Assignment. Among the entries, find the lines with the string "application" and report them.

Given data.

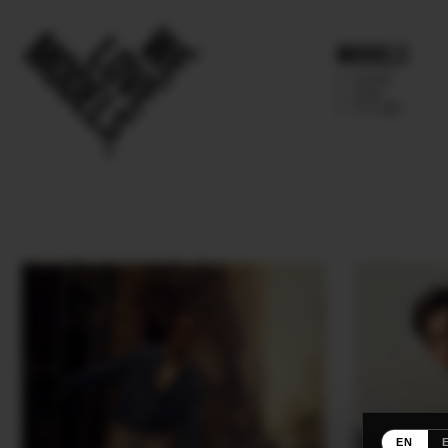
Models
IMAGE
MAIN
FUTURE
EN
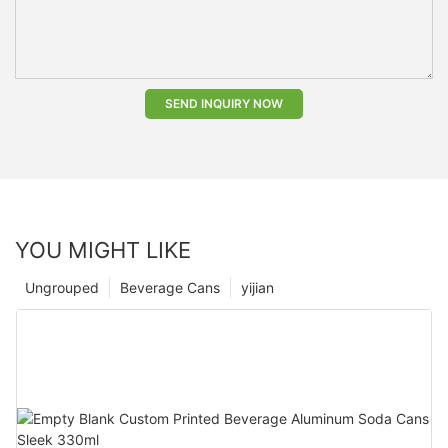
SEND INQUIRY NOW
YOU MIGHT LIKE
Ungrouped
Beverage Cans
yijian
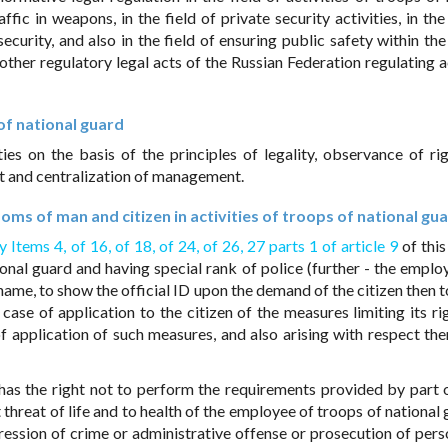
ffic in weapons, in the field of private security activities, in the
 security, and also in the field of ensuring public safety within t
other regulatory legal acts of the Russian Federation regulating ac
 of national guard
ies on the basis of the principles of legality, observance of ri
 and centralization of management.
oms of man and citizen in activities of troops of national gu
y Items 4,
of 16,
of 18,
of 24,
of 26,
27 parts 1 of article 9
of this
onal guard and having special rank of police (further - the employ
urname, to show the official ID upon the demand of the citizen then 
case of application to the citizen of the measures limiting its ri
f application of such measures, and also arising with respect the
has the right not to perform the requirements provided by part o
 threat of life and to health of the employee of troops of national
ression of crime or administrative offense or prosecution of per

Result of the task.
case of application to the citizen of the measures limiting its ri
f application of such measures, and also arising with respect the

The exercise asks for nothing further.